Problem to work on. Copy out the entries below exactly as they stand, but only from the line containing "line: (1001, 252) -> (870, 306), removed" through the line containing "line: (1071, 1540)".

--*--

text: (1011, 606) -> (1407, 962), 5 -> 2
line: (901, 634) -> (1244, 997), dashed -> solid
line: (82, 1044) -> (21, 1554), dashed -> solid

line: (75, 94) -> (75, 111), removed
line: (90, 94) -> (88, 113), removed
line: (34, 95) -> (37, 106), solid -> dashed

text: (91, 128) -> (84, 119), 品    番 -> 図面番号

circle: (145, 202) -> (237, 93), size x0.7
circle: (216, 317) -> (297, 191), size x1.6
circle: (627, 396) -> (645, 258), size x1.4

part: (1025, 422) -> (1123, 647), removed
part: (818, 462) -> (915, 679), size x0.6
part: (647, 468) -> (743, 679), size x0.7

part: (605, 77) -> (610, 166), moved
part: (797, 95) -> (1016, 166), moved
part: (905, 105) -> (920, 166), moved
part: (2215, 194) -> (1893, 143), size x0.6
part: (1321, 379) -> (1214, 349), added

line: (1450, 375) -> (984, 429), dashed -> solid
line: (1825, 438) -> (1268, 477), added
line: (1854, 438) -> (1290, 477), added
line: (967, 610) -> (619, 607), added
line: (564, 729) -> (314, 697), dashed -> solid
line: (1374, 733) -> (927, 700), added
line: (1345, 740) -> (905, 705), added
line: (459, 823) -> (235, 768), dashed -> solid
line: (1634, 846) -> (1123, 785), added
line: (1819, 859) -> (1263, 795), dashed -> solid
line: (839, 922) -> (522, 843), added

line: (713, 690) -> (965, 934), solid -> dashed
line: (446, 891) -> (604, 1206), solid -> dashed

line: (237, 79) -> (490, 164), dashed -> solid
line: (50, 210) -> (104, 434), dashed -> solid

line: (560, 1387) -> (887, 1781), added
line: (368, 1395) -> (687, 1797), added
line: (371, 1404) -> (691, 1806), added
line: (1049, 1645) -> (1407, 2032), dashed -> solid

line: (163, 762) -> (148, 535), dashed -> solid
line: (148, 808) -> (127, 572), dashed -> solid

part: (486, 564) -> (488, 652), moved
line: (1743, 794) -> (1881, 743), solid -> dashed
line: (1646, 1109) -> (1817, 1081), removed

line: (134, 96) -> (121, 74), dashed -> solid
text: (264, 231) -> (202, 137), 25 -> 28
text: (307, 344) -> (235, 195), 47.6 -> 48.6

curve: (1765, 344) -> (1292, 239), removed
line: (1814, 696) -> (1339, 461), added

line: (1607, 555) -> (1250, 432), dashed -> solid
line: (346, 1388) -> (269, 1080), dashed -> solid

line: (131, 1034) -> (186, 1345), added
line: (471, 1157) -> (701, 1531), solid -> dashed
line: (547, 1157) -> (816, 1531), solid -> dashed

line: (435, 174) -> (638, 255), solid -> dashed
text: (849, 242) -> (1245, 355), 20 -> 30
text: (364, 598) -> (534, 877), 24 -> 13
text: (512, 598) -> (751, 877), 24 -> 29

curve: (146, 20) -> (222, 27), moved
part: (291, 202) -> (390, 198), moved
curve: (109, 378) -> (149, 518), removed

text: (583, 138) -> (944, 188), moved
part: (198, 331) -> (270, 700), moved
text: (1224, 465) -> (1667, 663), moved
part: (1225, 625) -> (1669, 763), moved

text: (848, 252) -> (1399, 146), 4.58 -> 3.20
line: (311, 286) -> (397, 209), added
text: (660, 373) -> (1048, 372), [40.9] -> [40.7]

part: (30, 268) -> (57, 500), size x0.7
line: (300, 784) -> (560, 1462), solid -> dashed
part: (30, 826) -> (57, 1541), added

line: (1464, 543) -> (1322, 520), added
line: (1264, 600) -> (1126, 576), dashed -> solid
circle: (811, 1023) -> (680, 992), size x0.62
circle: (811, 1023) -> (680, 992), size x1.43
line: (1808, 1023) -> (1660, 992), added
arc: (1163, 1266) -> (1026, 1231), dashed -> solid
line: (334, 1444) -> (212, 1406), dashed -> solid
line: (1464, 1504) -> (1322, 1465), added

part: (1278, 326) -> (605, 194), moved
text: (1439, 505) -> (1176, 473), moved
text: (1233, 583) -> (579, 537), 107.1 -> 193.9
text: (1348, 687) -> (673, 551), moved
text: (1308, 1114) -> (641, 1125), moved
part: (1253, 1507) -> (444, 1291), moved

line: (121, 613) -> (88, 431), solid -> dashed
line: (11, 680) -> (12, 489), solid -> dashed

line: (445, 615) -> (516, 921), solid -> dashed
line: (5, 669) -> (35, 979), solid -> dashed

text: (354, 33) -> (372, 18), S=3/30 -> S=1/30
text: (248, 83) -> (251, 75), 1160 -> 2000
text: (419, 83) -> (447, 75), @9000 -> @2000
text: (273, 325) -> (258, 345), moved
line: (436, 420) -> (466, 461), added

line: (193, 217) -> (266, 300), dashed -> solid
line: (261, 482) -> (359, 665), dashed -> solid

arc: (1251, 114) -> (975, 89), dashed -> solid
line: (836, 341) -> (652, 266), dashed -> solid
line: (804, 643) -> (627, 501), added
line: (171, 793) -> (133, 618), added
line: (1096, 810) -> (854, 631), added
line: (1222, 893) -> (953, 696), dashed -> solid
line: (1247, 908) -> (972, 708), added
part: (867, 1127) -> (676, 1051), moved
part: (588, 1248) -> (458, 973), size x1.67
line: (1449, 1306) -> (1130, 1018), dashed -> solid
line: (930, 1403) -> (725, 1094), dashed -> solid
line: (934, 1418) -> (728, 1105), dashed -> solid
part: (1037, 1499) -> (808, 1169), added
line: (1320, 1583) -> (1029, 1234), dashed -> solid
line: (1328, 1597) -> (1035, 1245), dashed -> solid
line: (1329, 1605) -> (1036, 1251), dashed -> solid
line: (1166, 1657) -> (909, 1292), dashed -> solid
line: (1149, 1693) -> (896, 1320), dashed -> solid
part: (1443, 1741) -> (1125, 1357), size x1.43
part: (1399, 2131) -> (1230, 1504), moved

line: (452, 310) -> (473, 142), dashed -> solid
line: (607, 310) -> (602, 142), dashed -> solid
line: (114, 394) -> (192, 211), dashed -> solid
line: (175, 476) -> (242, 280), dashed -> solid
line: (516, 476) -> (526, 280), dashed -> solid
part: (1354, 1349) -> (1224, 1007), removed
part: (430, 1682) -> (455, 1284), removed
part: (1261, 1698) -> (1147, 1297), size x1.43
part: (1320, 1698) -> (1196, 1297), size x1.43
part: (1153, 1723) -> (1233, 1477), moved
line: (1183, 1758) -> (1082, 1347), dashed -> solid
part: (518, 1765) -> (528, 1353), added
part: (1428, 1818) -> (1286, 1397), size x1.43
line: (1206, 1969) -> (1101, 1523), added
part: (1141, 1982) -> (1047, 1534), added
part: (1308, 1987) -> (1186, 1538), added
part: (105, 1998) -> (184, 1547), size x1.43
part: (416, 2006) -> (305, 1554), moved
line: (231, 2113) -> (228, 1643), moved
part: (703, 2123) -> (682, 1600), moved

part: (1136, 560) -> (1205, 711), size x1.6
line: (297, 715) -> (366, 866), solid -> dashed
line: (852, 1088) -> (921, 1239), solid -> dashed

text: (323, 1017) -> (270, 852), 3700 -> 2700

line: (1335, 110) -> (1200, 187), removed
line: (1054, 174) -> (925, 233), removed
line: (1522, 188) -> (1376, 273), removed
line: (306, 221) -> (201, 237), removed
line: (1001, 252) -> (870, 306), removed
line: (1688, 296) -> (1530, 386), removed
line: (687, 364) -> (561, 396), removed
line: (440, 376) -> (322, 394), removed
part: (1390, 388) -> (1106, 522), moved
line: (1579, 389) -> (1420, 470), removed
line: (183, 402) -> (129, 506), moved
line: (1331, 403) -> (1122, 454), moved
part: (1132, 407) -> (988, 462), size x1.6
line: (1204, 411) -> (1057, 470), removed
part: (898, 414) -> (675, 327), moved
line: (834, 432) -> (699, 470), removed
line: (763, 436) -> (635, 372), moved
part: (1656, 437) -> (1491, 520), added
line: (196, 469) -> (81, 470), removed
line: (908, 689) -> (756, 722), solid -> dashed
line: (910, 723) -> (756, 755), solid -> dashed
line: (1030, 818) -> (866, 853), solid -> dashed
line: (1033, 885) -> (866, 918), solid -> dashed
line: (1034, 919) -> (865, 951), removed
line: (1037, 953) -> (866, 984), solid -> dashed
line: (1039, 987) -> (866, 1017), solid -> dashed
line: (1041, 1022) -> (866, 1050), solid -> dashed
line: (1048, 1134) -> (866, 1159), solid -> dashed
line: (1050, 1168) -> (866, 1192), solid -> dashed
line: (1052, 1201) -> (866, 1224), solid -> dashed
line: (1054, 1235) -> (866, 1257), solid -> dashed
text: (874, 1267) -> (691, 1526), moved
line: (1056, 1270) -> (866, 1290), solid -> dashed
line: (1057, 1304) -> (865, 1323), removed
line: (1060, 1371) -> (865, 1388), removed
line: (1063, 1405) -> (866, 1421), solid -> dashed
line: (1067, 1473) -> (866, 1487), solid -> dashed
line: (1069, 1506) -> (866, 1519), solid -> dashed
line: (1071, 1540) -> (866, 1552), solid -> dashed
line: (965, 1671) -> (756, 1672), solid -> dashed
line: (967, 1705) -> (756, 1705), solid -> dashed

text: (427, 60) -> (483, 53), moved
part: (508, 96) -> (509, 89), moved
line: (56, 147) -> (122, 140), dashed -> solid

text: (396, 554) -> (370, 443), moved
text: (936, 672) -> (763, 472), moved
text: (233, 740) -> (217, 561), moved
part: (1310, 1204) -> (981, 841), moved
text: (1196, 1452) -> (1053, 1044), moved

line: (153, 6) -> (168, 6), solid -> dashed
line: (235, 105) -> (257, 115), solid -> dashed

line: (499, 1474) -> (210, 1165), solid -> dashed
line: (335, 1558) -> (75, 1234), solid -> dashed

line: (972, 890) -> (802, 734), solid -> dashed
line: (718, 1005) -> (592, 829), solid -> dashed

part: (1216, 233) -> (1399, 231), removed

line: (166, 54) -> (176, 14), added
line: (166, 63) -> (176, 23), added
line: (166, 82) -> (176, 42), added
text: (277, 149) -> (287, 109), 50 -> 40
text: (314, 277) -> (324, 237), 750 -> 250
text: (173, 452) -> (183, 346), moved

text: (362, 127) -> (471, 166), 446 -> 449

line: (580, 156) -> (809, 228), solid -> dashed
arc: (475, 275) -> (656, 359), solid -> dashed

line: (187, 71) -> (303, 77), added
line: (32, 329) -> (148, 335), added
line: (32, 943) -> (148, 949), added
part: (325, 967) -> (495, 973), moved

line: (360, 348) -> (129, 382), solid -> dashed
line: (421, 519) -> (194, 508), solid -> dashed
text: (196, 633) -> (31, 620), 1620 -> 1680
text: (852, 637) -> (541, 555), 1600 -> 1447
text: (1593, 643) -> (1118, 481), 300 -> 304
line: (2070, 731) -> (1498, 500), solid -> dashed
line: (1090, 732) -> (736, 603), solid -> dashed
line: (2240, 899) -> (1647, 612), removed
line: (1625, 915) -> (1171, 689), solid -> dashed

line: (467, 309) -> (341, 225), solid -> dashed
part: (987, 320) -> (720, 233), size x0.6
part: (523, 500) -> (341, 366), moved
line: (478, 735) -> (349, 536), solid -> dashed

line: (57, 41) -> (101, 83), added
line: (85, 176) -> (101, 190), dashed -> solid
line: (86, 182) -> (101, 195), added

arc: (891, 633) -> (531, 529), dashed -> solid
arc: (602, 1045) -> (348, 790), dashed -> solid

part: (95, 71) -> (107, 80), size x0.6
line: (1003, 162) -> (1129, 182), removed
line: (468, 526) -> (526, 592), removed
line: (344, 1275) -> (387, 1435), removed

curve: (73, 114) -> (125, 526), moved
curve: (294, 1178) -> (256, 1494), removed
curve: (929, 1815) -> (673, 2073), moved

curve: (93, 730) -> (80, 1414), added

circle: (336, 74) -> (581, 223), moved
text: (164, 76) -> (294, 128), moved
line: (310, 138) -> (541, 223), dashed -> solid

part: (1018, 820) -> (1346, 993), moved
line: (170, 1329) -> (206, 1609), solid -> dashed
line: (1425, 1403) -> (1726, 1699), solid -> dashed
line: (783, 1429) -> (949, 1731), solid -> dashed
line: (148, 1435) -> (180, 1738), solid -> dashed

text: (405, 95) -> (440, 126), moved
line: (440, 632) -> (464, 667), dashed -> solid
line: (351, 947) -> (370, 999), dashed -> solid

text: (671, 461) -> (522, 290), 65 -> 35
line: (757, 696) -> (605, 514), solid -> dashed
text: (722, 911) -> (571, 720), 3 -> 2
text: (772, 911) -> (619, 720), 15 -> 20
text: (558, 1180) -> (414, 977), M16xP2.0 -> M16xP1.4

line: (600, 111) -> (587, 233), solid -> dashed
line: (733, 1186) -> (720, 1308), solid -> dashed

--*--

Exercise result.
line: (1001, 252) -> (870, 306), removed
line: (1688, 296) -> (1530, 386), removed
line: (687, 364) -> (561, 396), removed
line: (440, 376) -> (322, 394), removed
part: (1390, 388) -> (1106, 522), moved
line: (1579, 389) -> (1420, 470), removed
line: (183, 402) -> (129, 506), moved
line: (1331, 403) -> (1122, 454), moved
part: (1132, 407) -> (988, 462), size x1.6
line: (1204, 411) -> (1057, 470), removed
part: (898, 414) -> (675, 327), moved
line: (834, 432) -> (699, 470), removed
line: (763, 436) -> (635, 372), moved
part: (1656, 437) -> (1491, 520), added
line: (196, 469) -> (81, 470), removed
line: (908, 689) -> (756, 722), solid -> dashed
line: (910, 723) -> (756, 755), solid -> dashed
line: (1030, 818) -> (866, 853), solid -> dashed
line: (1033, 885) -> (866, 918), solid -> dashed
line: (1034, 919) -> (865, 951), removed
line: (1037, 953) -> (866, 984), solid -> dashed
line: (1039, 987) -> (866, 1017), solid -> dashed
line: (1041, 1022) -> (866, 1050), solid -> dashed
line: (1048, 1134) -> (866, 1159), solid -> dashed
line: (1050, 1168) -> (866, 1192), solid -> dashed
line: (1052, 1201) -> (866, 1224), solid -> dashed
line: (1054, 1235) -> (866, 1257), solid -> dashed
text: (874, 1267) -> (691, 1526), moved
line: (1056, 1270) -> (866, 1290), solid -> dashed
line: (1057, 1304) -> (865, 1323), removed
line: (1060, 1371) -> (865, 1388), removed
line: (1063, 1405) -> (866, 1421), solid -> dashed
line: (1067, 1473) -> (866, 1487), solid -> dashed
line: (1069, 1506) -> (866, 1519), solid -> dashed
line: (1071, 1540) -> (866, 1552), solid -> dashed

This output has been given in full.